Measure Robustness, Non-Determinism, and Bias

Goal

Ensure your AI remains stable across variations of inputs and identify potential biases or fairness issues.

Techniques

  • Multiple Runs / Temperature Sweeps
    • Re-run each test input N times. Calculate how often the model meets your pass criteria.
    • Look for outliers or inconsistent performance.
  • Perturbation Testing (again)
    • Expand your test data with controlled changes (typos, synonyms, demographic swaps) to gauge how the model fails or changes answers.
  • Bias & Fairness Checks
    • Evaluate if the AI performance differs significantly across different demographic inputs.

Checklist

  • I run each test input multiple times if the model is non-deterministic.
  • I have at least a small “perturbed” test set that includes random typos or demographic changes.
  • I’ve noted any potential biases or fairness concerns and have a plan to address them (e.g., specialized test sets, domain expert reviews).

Analyze Results & Iterate

Goal

Aggregate your evaluation metrics, see where failures cluster, and fix them systematically.

Steps

  • Create an Evaluation Dashboard
    • Summaries: pass rate across tasks/features, confusion matrices, distribution of error types.
  • Error Analysis
    • Sample from failed outputs. Work with domain experts to label the root cause (e.g., “lack of user context,” “wrong function call,” “hallucinated references”).
  • Fix & Retest
    • Adjust prompts, add constraints, refine training data, or revise tool-calling logic.
    • Re-run the same tests to confirm improvement.
  • Decide on Next Steps
    • If the model is good enough, proceed to pilot or A/B testing.
    • Otherwise, keep iterating, gathering more data or exploring fine-tuning, specialized guardrails, etc.

Checklist

  • I have a mechanism (dashboard, spreadsheet, logs) to see pass/fail rates.
  • I read through a sample of fails to classify root causes.
  • I made changes (prompt engineering, training, RAG approach, etc.) to address top failure modes.
  • I re-ran my tests to see if I improved performance.
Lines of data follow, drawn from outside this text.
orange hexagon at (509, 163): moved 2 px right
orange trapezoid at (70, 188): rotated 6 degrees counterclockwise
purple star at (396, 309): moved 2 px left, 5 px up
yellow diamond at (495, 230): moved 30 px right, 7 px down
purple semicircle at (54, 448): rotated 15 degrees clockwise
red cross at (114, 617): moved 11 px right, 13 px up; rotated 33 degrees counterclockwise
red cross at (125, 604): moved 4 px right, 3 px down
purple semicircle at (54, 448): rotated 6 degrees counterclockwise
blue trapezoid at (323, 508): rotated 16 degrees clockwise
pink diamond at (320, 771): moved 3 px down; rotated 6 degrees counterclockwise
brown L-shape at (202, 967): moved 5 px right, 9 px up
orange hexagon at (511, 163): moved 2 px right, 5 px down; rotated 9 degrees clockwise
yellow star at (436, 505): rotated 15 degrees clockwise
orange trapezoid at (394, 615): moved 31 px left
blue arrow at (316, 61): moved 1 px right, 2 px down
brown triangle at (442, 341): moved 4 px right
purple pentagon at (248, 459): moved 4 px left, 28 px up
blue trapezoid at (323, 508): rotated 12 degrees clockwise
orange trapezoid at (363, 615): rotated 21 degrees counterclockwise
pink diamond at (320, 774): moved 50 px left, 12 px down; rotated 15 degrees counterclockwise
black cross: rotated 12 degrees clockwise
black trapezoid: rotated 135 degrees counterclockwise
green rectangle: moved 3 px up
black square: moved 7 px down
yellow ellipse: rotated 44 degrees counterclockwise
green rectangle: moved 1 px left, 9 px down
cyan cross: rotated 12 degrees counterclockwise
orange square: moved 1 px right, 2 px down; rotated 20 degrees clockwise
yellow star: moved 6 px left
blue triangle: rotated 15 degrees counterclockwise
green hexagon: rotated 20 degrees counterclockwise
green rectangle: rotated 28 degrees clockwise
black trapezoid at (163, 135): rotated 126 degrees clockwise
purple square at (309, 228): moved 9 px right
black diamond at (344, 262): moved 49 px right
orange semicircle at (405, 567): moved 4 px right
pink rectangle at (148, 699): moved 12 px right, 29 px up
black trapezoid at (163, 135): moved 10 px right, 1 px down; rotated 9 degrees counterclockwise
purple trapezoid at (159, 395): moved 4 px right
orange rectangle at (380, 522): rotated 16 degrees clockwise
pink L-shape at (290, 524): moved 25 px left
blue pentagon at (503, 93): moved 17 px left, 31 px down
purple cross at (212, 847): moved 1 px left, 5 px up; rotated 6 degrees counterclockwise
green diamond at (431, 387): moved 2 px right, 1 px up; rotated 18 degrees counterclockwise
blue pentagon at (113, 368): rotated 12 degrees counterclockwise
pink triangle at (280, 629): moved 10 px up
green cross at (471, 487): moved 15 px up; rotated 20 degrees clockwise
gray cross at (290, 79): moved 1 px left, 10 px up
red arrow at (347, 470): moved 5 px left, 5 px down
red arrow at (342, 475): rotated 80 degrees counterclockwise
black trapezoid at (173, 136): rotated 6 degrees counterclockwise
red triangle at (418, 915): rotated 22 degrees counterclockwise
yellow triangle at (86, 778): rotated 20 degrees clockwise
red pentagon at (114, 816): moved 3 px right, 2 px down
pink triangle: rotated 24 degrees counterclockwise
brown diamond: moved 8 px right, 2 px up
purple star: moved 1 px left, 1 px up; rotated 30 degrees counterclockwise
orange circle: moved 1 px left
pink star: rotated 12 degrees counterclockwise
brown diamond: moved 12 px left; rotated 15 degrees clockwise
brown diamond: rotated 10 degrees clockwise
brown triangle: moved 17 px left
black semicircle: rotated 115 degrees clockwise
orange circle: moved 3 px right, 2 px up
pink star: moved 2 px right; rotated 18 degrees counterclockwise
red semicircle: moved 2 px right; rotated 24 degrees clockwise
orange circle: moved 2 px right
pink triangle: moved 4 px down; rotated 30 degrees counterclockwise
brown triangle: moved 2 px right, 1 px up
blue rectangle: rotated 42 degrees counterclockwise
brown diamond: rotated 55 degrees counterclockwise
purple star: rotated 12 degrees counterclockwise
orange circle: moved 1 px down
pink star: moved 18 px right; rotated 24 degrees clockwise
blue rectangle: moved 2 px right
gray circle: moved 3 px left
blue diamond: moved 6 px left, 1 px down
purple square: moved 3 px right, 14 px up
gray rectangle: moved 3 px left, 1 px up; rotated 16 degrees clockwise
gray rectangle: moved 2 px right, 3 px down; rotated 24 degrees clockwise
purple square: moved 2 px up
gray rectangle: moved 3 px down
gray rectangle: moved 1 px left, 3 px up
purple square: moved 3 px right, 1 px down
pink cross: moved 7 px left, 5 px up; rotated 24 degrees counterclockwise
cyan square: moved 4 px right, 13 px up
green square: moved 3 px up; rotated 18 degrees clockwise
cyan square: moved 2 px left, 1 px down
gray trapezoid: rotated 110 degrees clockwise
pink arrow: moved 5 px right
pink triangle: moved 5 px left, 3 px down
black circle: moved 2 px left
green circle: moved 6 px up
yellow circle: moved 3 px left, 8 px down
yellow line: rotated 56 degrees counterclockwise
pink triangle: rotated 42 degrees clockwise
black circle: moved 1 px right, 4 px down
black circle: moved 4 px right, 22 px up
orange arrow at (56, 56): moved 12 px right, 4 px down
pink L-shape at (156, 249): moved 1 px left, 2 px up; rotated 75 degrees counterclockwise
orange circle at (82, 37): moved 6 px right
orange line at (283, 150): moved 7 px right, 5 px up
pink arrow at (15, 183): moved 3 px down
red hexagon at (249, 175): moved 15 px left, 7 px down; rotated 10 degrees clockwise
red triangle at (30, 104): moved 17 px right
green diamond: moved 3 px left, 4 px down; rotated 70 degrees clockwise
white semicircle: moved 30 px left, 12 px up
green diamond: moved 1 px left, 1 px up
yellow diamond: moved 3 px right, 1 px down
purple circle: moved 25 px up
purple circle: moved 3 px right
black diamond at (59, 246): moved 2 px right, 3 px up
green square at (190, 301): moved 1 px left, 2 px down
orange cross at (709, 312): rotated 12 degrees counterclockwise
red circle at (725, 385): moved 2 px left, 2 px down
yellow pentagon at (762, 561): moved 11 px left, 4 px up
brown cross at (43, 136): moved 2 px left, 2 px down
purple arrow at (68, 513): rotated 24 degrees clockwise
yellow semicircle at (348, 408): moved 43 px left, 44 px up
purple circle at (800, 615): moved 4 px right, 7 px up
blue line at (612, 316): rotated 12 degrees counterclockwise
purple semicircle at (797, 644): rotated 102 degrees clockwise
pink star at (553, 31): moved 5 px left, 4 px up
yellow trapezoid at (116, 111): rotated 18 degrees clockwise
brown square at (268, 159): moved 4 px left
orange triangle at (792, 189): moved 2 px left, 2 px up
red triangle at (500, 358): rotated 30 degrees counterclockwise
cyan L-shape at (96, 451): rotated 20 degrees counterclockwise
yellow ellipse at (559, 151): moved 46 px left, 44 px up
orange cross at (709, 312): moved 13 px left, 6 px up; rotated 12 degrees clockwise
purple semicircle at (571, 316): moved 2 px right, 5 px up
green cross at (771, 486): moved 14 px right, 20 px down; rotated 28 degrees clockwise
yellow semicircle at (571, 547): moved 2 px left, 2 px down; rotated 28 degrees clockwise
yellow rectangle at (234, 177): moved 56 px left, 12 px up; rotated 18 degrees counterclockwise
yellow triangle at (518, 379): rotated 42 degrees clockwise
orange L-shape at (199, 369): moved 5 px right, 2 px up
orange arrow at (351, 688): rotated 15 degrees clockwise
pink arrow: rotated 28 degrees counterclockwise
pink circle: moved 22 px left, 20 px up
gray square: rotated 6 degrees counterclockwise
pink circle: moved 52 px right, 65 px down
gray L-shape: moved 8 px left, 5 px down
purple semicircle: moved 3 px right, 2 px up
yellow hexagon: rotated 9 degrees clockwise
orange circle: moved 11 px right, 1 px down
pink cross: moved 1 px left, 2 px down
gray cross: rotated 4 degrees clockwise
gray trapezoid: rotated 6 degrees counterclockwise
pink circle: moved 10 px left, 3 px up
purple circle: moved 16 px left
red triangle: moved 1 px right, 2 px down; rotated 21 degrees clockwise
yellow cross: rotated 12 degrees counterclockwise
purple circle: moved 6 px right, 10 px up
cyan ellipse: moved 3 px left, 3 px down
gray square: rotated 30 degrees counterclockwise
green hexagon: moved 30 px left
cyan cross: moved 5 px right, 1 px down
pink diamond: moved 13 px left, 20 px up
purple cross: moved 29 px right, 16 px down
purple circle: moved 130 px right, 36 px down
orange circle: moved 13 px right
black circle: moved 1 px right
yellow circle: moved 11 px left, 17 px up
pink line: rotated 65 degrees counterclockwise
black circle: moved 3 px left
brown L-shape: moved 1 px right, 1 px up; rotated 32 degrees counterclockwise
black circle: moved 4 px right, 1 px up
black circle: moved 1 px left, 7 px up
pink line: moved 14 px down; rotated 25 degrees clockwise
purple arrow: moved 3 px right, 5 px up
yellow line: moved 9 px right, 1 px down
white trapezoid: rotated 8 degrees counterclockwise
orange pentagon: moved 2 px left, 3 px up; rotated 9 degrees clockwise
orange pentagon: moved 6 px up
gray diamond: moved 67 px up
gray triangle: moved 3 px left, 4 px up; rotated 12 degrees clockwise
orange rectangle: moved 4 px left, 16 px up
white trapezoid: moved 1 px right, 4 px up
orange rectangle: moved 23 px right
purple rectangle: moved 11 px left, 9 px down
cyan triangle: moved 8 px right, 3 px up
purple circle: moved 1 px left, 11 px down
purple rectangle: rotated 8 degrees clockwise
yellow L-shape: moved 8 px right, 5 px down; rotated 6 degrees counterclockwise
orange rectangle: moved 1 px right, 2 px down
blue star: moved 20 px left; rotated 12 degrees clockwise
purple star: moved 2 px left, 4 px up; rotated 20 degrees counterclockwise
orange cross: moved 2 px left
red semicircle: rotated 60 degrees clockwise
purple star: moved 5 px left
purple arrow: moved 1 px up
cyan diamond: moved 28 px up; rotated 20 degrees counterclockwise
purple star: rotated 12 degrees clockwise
Deployment, Monitoring & Maintenance

Goal

Once your AI is in production, continue monitoring and evaluating it to catch regressions and drift.

Ongoing Steps

  • Live Feedback & Logging
    • Capture real user interactions (traces), especially failures or escalations.
    • Periodically label them and feed them back into your test suite.
  • Drift Monitoring
    • Watch if model performance degrades over time or if user behavior changes.
    • Re-run your test suite on a schedule or after major updates.
  • Expansion
    • As your use cases grow, add new tests or scenarios.
    • Create specialized or more granular LLM judges if certain tasks become critical.

Checklist

  • I have a plan for logging real-world usage (including final responses, error codes, user feedback).
  • I set a schedule or triggers (e.g., monthly, new model release) to re-run the entire evaluation suite.
  • I have a strategy for building new tests and fix-forward improvements as the model or data evolves.

Final Tips & Recap

  • Keep It Simple
    • Start with the most critical tasks and basic pass/fail. Don’t chase dozens of metrics before you have the fundamentals.
  • Engage Domain Experts
    • They define “good” in practice. Build your test data and “LLM-as-a-Judge” prompts around their guidance.
  • Look at the Data
    • The real value often comes from systematically inspecting test failures and seeing how the AI actually behaves.
  • Iterate
    • Testing and evaluation is not one-and-done. Build a routine for continuous refinement.

Closing Notes

  • Start small: Even a handful of high-value test cases can surface big issues early.
  • Refine often: As you learn from real user data, keep updating your test sets and evaluation plan.
  • Keep it actionable: Use pass/fail judgments and short critiques rather than complex, subjective numeric scales—this gives you a direct path to improvements.